USS Fairfax (DD-93) was a Wickes-class destroyer in the United States Navy during World War I, later transferred to the Royal Navy as HMS Richmond (G88), as a Town-class destroyer.

Named in honor of Rear Admiral Donald Fairfax, she was launched 15 December 1917 by Mare Island Navy Yard; sponsored by Mrs. H. George; and commissioned 6 April 1918, Lieutenant Commander Stanford Caldwell Hooper in command.

Fairfax arrived at Hampton Roads 6 June 1918 for convoy escort duty out of Newport News. She guarded convoys of troop transports to midocean meeting points with escorts who had come out of English and French ports to meet them. Fairfax also guarded convoys moving between coastal ports, and patrolled off the coast until 16 October, when she stood down Hampton Roads bound for Brest, France, escorting a troop convoy. On 18 October, she left her convoy to rescue 86 survivors of torpedoed USS Lucia, an Naval Overseas Transport Service ship, and on 27 October, arrived at Brest for patrol and escort duty in European waters.
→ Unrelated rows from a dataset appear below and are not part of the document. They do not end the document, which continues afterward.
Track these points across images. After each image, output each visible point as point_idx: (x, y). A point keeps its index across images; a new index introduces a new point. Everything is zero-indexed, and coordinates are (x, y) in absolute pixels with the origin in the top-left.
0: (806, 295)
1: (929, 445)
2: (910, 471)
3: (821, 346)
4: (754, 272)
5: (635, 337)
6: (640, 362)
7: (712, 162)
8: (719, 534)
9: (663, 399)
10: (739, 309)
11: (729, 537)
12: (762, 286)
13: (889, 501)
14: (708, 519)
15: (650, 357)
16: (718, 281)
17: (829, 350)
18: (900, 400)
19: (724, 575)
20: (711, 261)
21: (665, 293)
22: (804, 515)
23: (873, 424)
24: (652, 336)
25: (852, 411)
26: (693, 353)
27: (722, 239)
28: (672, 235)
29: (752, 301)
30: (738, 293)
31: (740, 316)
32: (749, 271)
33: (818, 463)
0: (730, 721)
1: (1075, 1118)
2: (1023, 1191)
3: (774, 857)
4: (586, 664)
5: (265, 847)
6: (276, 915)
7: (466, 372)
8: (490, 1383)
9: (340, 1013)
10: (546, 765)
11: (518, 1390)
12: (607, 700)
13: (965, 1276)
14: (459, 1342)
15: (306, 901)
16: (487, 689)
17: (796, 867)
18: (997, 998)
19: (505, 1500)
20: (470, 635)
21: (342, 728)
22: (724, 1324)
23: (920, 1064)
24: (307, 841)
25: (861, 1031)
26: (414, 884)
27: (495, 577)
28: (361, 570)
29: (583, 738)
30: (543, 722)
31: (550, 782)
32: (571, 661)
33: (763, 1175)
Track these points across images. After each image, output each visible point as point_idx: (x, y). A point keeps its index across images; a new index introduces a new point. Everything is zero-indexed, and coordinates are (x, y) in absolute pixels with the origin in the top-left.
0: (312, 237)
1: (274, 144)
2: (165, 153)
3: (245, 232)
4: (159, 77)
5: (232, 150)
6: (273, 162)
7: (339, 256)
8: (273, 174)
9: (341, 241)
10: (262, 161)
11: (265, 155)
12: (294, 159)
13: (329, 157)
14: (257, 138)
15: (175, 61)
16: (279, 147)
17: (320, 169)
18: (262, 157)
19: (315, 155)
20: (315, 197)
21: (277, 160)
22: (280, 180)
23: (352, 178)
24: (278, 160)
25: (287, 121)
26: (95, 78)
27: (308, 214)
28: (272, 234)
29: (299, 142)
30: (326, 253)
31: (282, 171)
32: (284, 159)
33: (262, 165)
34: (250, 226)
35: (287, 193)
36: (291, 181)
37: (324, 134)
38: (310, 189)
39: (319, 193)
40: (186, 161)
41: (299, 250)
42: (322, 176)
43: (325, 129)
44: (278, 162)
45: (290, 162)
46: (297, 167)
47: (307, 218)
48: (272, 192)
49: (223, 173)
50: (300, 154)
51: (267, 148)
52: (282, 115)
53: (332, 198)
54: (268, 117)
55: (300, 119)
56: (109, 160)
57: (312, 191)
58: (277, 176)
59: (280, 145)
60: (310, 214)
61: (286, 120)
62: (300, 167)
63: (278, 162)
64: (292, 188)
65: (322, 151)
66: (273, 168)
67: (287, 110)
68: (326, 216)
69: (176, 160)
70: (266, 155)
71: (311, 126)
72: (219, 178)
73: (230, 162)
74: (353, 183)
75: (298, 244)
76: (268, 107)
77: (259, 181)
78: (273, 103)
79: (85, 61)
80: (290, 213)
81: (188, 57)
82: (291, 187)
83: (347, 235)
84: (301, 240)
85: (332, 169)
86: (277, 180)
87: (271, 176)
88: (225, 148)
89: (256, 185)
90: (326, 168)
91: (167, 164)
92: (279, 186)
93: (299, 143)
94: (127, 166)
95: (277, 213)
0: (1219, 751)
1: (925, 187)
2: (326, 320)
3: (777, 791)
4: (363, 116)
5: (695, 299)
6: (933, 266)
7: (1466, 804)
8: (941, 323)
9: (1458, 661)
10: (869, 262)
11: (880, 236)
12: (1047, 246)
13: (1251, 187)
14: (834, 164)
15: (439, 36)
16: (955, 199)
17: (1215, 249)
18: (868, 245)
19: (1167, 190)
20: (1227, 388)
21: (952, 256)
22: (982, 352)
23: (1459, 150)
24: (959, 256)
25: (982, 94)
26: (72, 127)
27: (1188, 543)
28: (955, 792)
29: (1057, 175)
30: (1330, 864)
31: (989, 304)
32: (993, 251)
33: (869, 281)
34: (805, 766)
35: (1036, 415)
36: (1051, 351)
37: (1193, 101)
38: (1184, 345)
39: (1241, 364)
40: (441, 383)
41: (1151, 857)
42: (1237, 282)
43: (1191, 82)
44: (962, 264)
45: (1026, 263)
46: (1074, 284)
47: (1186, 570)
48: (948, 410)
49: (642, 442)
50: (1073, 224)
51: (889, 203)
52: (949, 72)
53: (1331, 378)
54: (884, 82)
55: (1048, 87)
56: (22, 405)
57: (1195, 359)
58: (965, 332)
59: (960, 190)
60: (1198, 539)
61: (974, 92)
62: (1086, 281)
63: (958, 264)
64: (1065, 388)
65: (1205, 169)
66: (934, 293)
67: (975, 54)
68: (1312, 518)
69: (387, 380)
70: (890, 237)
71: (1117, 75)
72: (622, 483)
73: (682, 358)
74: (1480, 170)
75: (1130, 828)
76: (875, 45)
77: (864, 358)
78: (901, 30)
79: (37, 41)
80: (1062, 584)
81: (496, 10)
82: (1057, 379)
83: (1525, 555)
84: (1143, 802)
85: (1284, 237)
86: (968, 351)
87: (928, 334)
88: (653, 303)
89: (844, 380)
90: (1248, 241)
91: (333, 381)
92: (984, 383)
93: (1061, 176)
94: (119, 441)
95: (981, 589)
On 3 December 1918, Fairfax arrived in the Azores to meet and escort to Brest, the transport George Washington carrying President Woodrow Wilson to the Peace Conference. She sailed for home 21 December, reaching Norfolk, Virginia 8 January 1919. Her post war operations along the east coast and in the Caribbean were broken in May 1919, when she sailed to the Azores to take up station as an observer of the historic first aerial crossing of the Atlantic made by Navy seaplanes. On 19 June 1922, she was decommissioned at Philadelphia, and placed in reserve.